Why can a map of vector::iterator to int be defined but a map of list::iterator to int cannot?

#include <vector>
#include <list>
#include <map>
#include <algorithm>
using namespace std;


int main()
{
    int ia[] = {1,2,3,4,5,6,7,8,9,0};

    vector<int> v(begin(ia), end(ia));
    auto it1 = find(begin(v), end(v), 4);
    map< vector<int>::const_iterator, int > m1;
    m1.insert(map<vector<int>::const_iterator, int>::value_type(it1,*it1));

    list<int> l(begin(ia), end(ia));
    auto it2 = find(begin(l), end(l),5);
    map< list<int>::const_iterator, int> m2;
    m2.insert(map<list<int>::const_iterator, int>::value_type(it2,*it2)); //doesn't compile

}

Error 1 error C2678: binary '<' : no operator found which takes a left-hand operand of type 'const std::_List_const_iterator<_Mylist>' (or there is no acceptable conversion)

std::map requires that the key be comparable, either with < , or a provided comparator.

Conceptually, random-access iterators are comparable, but bidirectional iterators aren't. std::vector iterators are random access, and std::list iterators are bidirectional.

So, your list iterator doesn't satisfy the comparable requirement of a std::map key type. If you provide a comparator which can usefully decide which std::list::const_iterator should come before another, you can pass it to the map and this will work. Rough sketch:

struct ListIterCmp {
    bool operator() (list<int>::const_iterator a, list<int>::const_iterator b)
    {
        // how?
    }
};
map< list<int>::const_iterator, int, ListIterCmp> m2;
// this should work now...

The cppreference documentation covers everything I used to use the old SGI docs for, and is still updated. See that both describe a<b for the RandomAccessIterator, and not for the BidirectionalIterator concept.

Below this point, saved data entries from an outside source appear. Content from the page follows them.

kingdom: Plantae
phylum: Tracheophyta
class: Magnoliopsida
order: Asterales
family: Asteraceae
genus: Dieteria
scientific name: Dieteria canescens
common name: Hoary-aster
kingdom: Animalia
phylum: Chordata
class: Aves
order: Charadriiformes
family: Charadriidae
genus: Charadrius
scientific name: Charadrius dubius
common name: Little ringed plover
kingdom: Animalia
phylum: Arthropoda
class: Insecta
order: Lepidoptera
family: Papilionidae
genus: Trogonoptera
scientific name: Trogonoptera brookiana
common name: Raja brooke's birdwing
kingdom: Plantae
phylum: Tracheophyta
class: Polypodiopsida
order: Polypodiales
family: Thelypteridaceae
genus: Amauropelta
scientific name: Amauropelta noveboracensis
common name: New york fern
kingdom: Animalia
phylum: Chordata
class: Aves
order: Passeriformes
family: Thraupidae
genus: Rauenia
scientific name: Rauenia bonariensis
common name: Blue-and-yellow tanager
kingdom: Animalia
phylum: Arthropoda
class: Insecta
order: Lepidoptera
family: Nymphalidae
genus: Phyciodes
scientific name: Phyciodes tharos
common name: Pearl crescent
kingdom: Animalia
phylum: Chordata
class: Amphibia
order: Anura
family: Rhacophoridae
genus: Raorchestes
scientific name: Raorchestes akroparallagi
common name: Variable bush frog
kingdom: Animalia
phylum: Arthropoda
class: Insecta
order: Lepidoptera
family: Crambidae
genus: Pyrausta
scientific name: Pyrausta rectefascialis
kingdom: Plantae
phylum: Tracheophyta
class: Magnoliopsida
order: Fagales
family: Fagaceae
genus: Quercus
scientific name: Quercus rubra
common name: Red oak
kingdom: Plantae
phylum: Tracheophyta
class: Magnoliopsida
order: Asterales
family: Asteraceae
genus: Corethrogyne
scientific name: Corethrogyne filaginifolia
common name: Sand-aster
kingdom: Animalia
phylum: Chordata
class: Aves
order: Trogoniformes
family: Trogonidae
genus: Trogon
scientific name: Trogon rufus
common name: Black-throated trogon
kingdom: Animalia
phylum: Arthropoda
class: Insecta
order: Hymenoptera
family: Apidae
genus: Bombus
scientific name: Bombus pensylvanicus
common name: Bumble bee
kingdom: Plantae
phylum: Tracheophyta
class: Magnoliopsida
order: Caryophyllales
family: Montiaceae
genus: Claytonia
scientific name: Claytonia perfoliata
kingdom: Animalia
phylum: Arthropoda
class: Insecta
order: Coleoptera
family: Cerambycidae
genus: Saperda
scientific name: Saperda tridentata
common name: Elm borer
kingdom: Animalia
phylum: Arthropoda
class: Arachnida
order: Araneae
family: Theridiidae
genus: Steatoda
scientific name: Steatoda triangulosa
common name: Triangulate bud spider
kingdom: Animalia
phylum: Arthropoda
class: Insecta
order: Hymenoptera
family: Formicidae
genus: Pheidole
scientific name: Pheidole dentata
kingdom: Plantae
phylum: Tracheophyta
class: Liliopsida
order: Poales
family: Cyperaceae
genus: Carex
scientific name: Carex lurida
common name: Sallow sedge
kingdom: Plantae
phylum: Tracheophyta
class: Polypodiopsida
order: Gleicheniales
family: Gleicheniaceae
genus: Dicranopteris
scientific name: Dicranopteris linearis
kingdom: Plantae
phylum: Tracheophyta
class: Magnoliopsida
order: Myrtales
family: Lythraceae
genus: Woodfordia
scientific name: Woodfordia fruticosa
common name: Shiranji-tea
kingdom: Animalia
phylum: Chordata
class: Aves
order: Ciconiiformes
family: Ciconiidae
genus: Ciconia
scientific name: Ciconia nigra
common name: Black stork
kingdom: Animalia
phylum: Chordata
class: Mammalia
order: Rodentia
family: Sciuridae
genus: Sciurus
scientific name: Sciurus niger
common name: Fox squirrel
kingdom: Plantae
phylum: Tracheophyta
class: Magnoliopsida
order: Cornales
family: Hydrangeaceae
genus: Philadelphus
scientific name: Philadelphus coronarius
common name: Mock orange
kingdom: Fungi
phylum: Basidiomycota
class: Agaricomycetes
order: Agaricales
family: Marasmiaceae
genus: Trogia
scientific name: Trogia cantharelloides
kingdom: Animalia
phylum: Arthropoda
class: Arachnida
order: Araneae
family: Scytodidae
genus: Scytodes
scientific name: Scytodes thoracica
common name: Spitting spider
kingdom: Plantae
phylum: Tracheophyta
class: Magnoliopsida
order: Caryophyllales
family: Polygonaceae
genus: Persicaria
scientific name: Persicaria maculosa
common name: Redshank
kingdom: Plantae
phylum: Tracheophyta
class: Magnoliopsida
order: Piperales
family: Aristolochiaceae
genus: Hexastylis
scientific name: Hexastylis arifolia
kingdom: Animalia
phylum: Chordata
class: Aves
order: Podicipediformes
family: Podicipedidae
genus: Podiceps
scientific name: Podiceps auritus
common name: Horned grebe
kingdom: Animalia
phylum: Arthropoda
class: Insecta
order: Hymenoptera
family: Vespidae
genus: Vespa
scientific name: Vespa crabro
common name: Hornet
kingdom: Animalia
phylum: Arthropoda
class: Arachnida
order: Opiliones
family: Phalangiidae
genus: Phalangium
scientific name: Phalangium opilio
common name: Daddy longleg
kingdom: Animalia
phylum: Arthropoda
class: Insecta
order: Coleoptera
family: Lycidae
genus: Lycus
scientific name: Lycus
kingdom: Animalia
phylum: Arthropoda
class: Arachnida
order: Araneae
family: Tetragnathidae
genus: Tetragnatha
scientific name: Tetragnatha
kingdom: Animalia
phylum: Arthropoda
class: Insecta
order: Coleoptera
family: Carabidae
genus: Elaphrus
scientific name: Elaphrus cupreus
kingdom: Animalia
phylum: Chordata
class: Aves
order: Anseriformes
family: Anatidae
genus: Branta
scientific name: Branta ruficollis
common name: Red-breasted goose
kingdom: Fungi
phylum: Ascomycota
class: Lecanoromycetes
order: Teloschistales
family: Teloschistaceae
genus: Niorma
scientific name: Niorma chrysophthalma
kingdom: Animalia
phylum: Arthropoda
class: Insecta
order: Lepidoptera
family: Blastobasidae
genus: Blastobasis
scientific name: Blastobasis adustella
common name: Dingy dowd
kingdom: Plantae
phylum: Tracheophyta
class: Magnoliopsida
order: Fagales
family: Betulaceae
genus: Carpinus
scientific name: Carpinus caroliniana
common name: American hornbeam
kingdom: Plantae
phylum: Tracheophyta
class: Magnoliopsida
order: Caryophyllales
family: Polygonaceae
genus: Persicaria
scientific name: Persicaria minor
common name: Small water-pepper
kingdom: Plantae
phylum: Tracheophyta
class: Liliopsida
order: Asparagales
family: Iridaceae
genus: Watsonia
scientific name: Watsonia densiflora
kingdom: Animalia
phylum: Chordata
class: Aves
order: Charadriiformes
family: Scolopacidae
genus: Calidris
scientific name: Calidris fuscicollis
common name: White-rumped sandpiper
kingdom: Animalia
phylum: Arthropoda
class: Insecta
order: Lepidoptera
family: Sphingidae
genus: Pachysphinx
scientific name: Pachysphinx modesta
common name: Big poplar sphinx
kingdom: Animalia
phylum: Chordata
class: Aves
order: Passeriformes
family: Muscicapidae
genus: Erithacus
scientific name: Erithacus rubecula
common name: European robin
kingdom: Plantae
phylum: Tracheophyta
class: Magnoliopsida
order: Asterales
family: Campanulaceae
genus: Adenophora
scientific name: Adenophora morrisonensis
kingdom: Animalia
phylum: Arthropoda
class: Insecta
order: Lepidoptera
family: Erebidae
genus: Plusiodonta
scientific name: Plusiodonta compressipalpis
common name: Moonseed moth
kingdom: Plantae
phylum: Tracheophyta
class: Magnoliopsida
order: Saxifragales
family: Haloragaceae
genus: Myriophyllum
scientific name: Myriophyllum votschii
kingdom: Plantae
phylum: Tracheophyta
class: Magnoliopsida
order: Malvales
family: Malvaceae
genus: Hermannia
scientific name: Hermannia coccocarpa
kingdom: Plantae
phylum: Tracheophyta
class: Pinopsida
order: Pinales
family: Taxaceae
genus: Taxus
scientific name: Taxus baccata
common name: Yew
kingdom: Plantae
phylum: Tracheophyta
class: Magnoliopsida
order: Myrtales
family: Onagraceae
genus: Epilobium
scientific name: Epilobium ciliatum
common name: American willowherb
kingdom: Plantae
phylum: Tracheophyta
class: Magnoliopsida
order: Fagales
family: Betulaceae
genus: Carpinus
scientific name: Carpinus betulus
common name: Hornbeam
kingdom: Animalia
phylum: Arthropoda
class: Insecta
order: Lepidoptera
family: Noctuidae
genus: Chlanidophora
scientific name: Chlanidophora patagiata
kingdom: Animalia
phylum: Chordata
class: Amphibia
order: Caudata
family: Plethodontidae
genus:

你无法比较任何T的std::list<T>迭代器。事实上,如果两个迭代器都来自同一个向量, std::vector<T>::iterator只是可比较的。

The reason you cannot compare std::list iterators is that it would be grossly inefficient - you would have to walk from one of them possibly to the end of the whole list just to find the other element is not after it. That would be O(N) complexity, which we don't want for simple operations like < .

I cannot suggest a replacement, as I don't know what you need it for. Because addresses of std::list 's elements are stable, you could use the addresses as keys for a map . But I fail to see how this would be useful.